__WHAT IS EXPECTED__. In the passage on the Maricopa County Republican primary, by about how many percentage points did Justin Heap defeat Richer?

Maricopa County, home to Phoenix and 4.5 million residents, is the nation’s most populous swing county—and it’s lately seen a torrent of right-wing activism pushing false claims about recent elections. Richer, who came into office in 2021, relentlessly defended how elections are run in the county, taking it upon himself to constantly debunk unfounded claims—pushed by everyone from Arizona politicians to Elon Musk—that fraud is rampant and results are rigged. 

He faced persistent harassment and criticism from fellow Republicans for this stance, and even got death threats; one local Republican, who chaired Arizona’s delegation at last month’s Republican National Convention, said she wanted to “lynch” Richer

He was ousted on Tuesday in the GOP primary by state representative Justin Heap, who drew support from some of the country’s most vocal election deniers, and whose campaign was led by an indicted 2020 “fake elector” for Donald Trump. Heap beat Richer by about seven percentage points and moves on to face Democrat Timothy Stringham in the general election. 

“This November, we will end the laughingstock elections that have plagued our county, state and nation,” Heap posted on the social media platform X after his win.

Arizona’s elections infrastructure has largely held up since 2020 amid a barrage of Trumpian lawsuits and extensive organizing by conservatives who falsely say that state elections are stolen from them. But the Arizona primaries underscored the potency in Republican politics of the false narrative that elections can’t be trusted—and that something drastic has to be done about it.

__INFORMATION PROVIDED__.
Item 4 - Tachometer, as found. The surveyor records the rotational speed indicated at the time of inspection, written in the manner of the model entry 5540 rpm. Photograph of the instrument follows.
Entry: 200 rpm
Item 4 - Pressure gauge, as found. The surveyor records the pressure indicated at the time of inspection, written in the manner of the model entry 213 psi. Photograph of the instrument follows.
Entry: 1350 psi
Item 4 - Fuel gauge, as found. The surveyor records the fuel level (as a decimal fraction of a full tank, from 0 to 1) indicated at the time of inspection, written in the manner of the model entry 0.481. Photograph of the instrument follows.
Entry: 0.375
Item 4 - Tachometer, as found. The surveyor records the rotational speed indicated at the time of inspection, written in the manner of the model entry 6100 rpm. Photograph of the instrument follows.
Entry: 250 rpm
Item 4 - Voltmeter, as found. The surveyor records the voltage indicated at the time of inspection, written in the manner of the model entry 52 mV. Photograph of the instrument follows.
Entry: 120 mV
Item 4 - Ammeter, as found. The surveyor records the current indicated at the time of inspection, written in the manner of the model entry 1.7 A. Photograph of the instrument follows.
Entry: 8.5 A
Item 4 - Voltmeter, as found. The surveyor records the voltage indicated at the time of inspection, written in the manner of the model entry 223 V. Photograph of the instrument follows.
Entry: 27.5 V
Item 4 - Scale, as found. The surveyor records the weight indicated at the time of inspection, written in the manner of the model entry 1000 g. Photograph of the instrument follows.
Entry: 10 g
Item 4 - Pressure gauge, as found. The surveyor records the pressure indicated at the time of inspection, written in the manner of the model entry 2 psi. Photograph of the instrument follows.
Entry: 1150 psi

__WRITTEN RESPONSE__. About seven percentage points.